The GWAS is the current strategy for identifying and characterizing genetic predictors of disease and provides the capability to assess the role of one million or more SNPs in determining disease susceptibility (Hirschhorn & Daly, 2005; Wang et al., 2005). While great strides have been taken to optimize and establish the technical details of measuring a large representative set of SNPs in an accurate and efficient manner (Spencer et al., 2009), the analytical methods for determining which SNPs are important are in their infancy. These methods are based on assumptions such as each SNP having a large and independent effect on disease risk (Clark et al., 2005). It is recognized that most SNPs discovered have small effects on disease susceptibility making them less than ideal targets for medical research or genetic testing. One potential reason for this is that the current analytical framework follows the assumption that each associated SNP will have a detectible effect on disease risk that is independent of all the other variations in the genome as well as independent of the ecological context of each sampled human subject. While the one SNP at a time analytical approach is logical in the sense that it is time efficient and the results are easy to interpret, it is not comprehensive because it fails to acknowledge the complexity of the diseases at hand. If we assume a disease to have a complex genetic architecture, single SNP analyses may only reveal a small portion of the total genetic effects. It is evident that there needs to be an analytical retooling to address the complexity of common diseases (Thorton-Wells et al., 2004).

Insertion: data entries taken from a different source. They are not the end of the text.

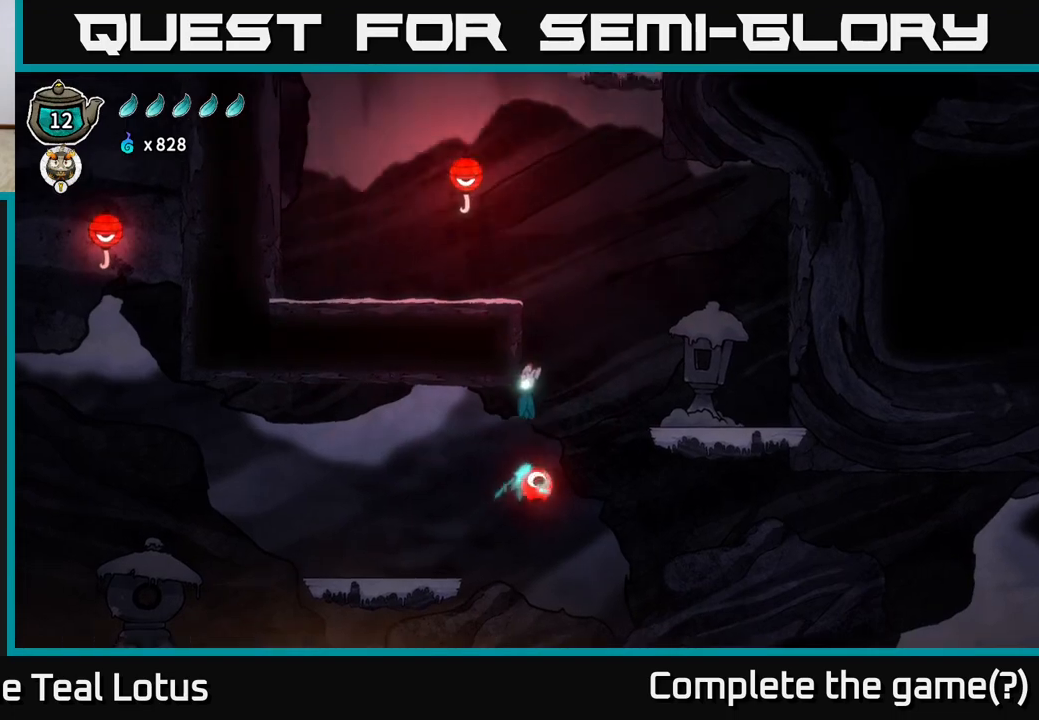
{"buttons": [], "left_stick": "left", "right_stick": "center", "events": [[33, "left_stick", "up-left"], [167, "A", "up"], [500, "left_stick", "left"]]}
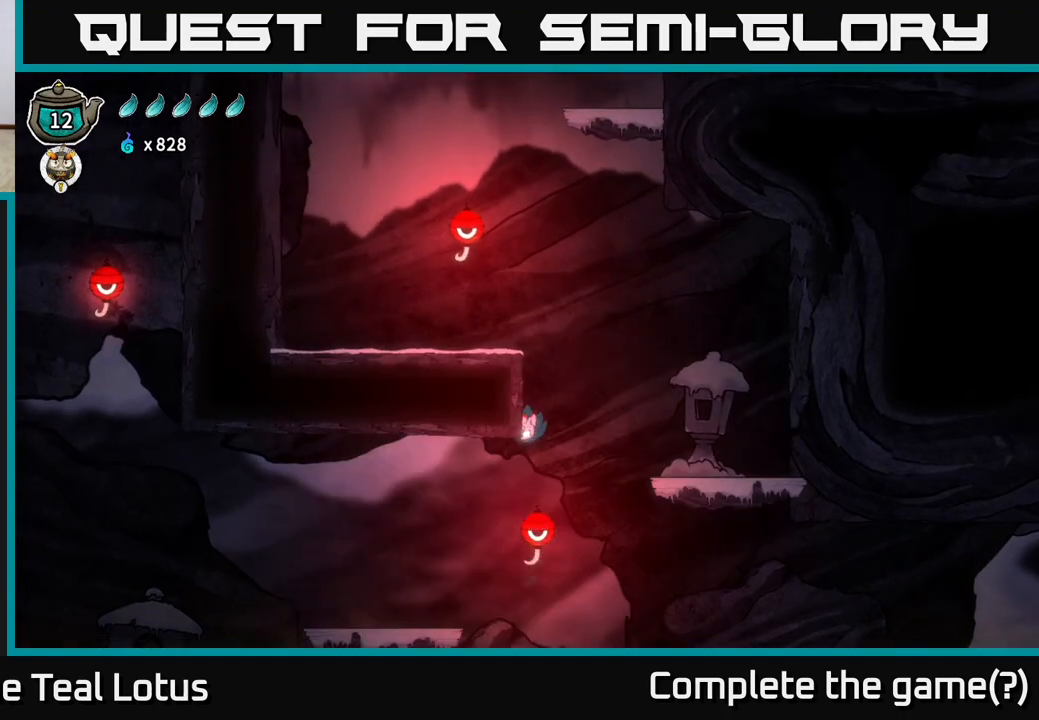
{"buttons": ["R2"], "left_stick": "left", "right_stick": "center", "events": [[267, "R2", "down"]]}
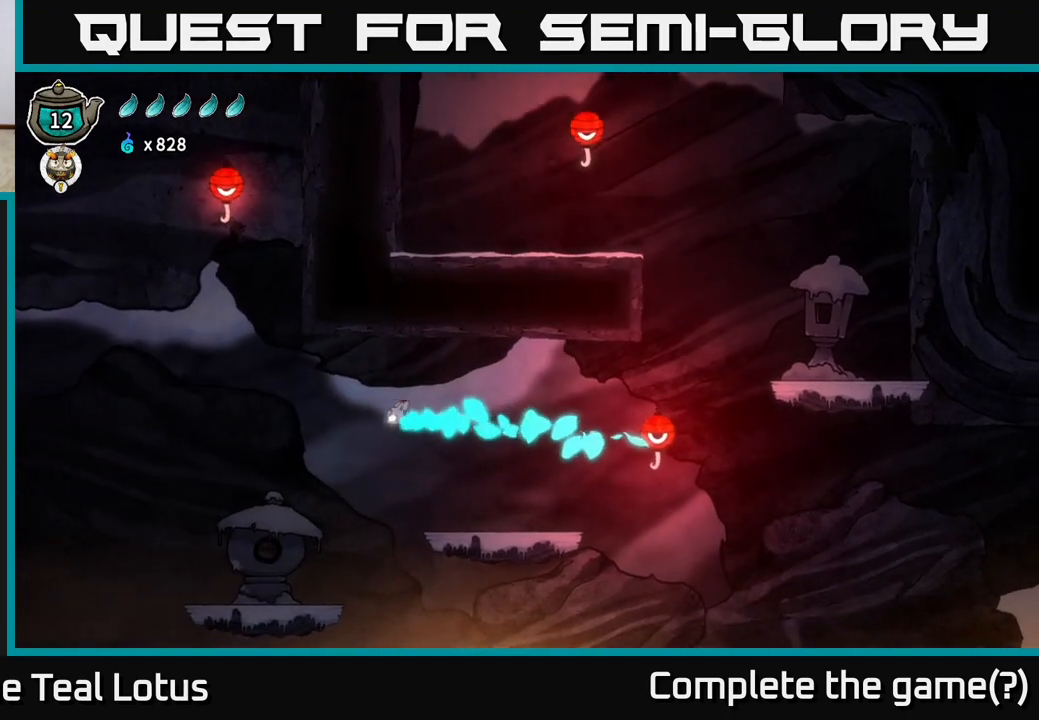
{"buttons": [], "left_stick": "center", "right_stick": "center", "events": [[300, "R2", "up"], [500, "left_stick", "center"]]}
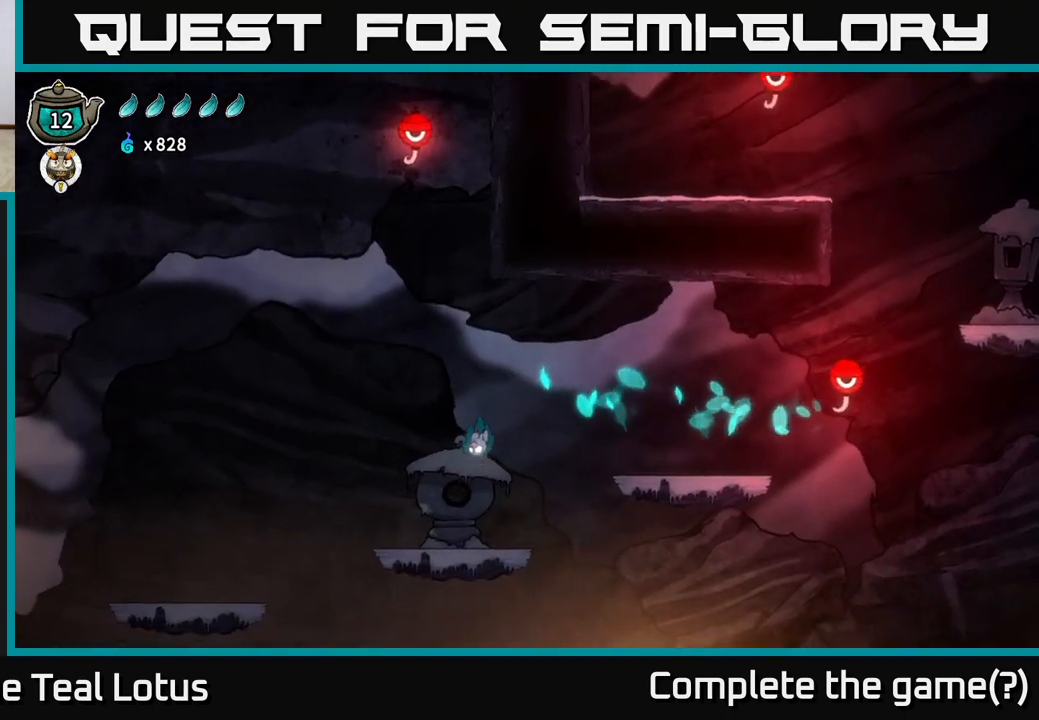
{"buttons": ["A", "R2"], "left_stick": "left", "right_stick": "center", "events": [[117, "left_stick", "left"], [317, "R2", "down"], [400, "A", "down"]]}
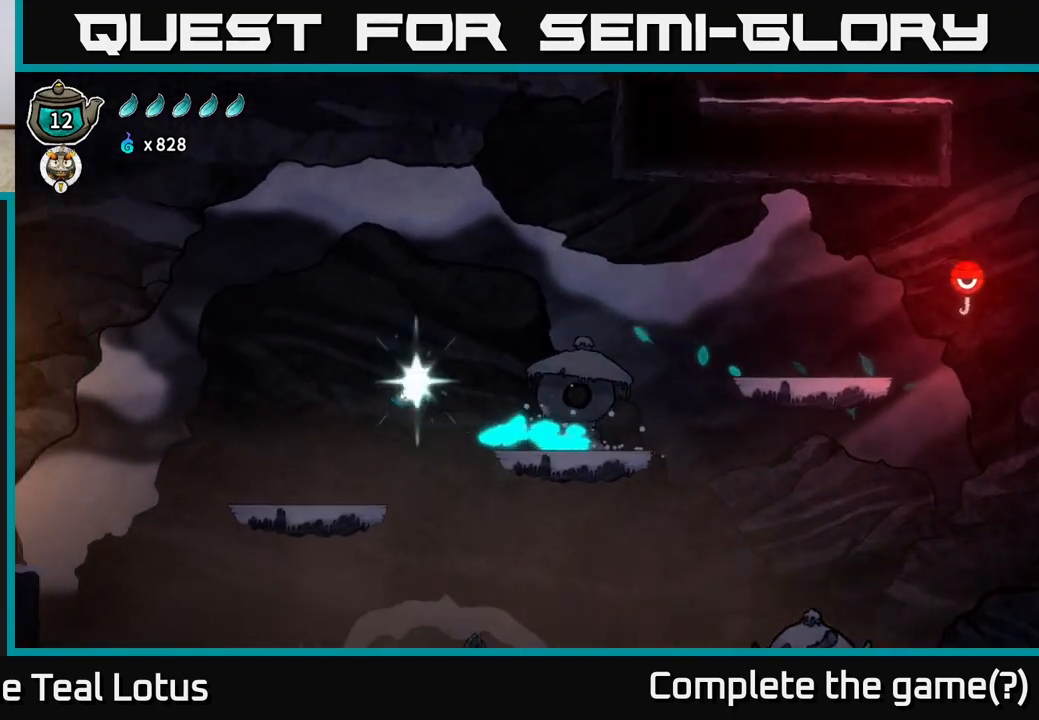
{"buttons": [], "left_stick": "down-right", "right_stick": "center", "events": [[333, "A", "up"], [333, "left_stick", "center"], [367, "R2", "up"], [467, "left_stick", "down-right"]]}
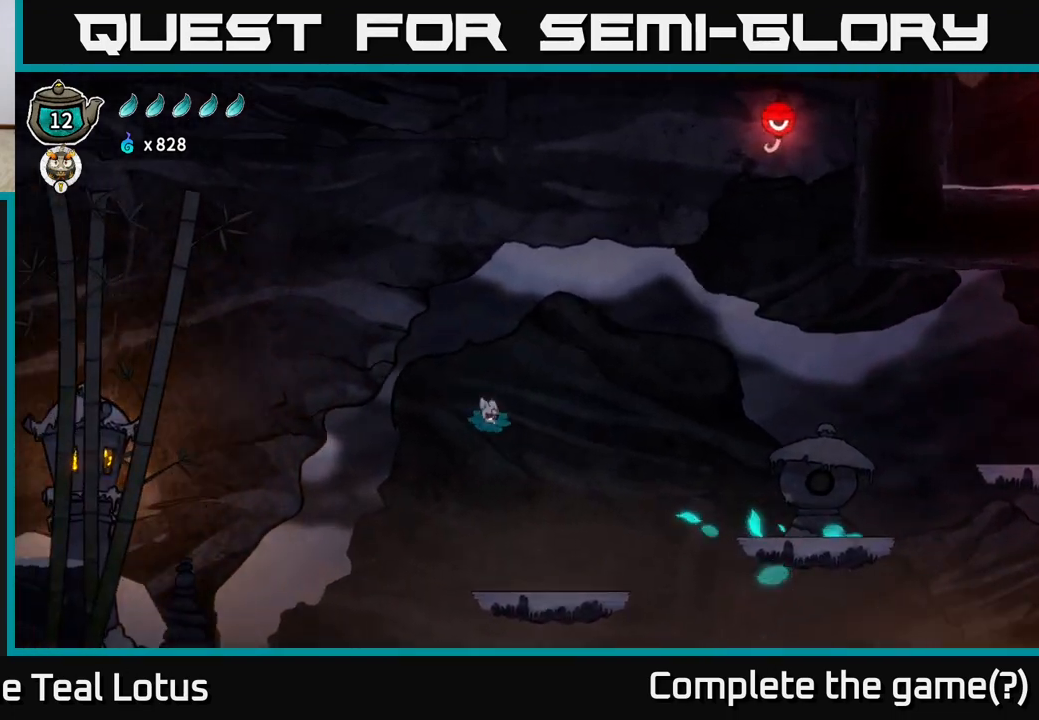
{"buttons": [], "left_stick": "down-left", "right_stick": "center", "events": [[17, "left_stick", "right"], [183, "left_stick", "center"], [383, "left_stick", "down-left"]]}
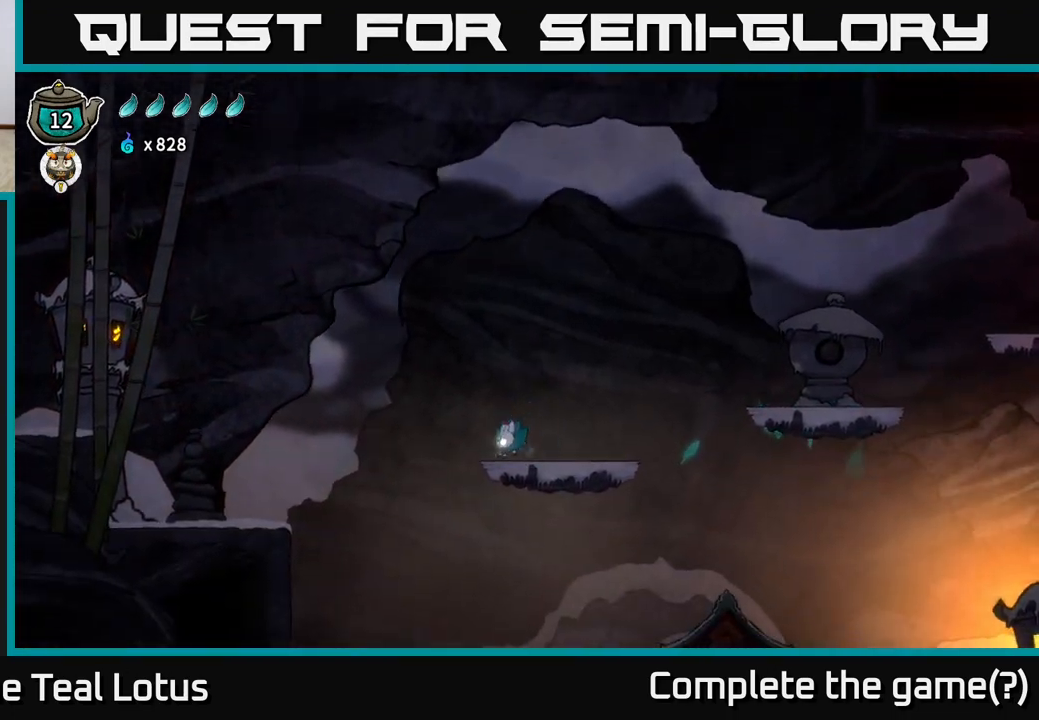
{"buttons": [], "left_stick": "down-left", "right_stick": "center", "events": [[33, "R2", "down"], [50, "A", "down"], [183, "A", "up"], [183, "R2", "up"]]}
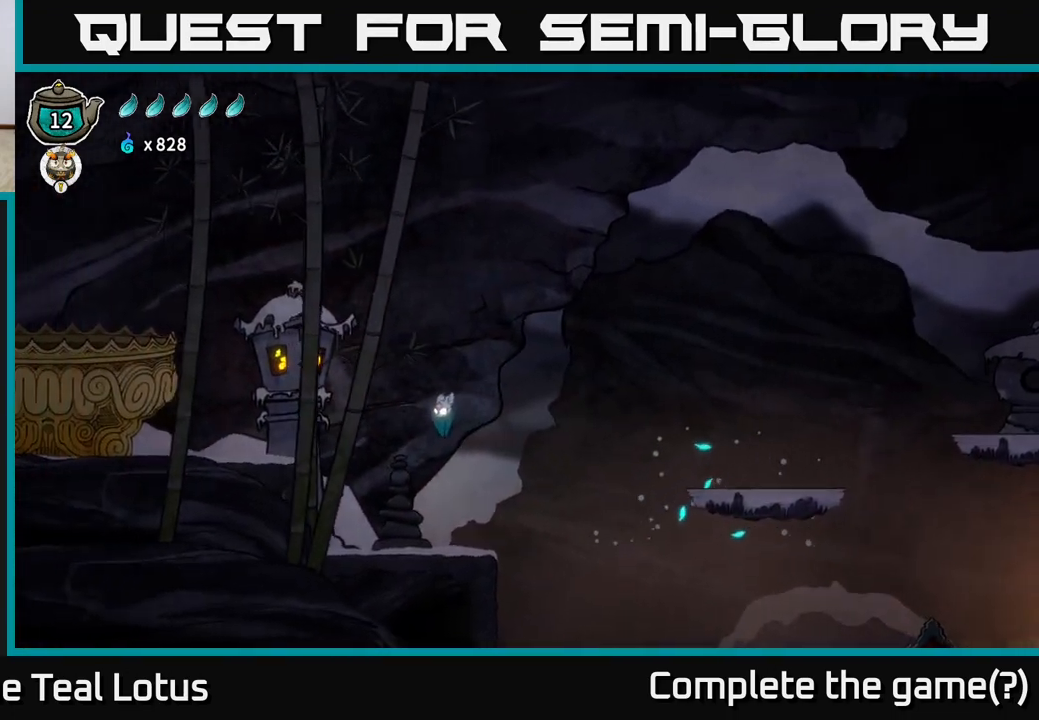
{"buttons": ["R2"], "left_stick": "left", "right_stick": "center", "events": [[33, "X", "down"], [183, "X", "up"], [383, "left_stick", "left"], [483, "R2", "down"]]}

Common-complex diseases have a much more complex etiology that is due to phenomena such as epistasis (gene-gene interaction), plastic reaction norms (gene-environment interaction), and locus heterogeneity. Therefore, epistasis is a critical genetic component in determining disease susceptibility, where numerous points of genetic variation interact to influence risk. To be able to detect and characterize these interactions is pertinent to our understanding of the biological mechanisms underlying these diseases. However, there are many important challenges that need to be addressed if we wish to completely explore epistasis in a GWAS in order to gain a more coherent understanding of the genetic architecture of a complex trait and its interacting elements. The complexity of the genotype-to-phenotype mapping relationship for common diseases suggests that we are unlikely to identify important genetic variants until we acknowledge and address the many phenomena that create nonlinear patterns in genetic association data (Templeton, 2000; Moore, 2003; Sing et al., 2003; Thornton-Wells et al., 2004; Rea et al., 2006; Moore & Williams, 2009). Not only is there a need for statistical methods powerful enough to model the relationship between SNP interactions and disease susceptibility, but there is a technical challenge that needs to be addressed as well.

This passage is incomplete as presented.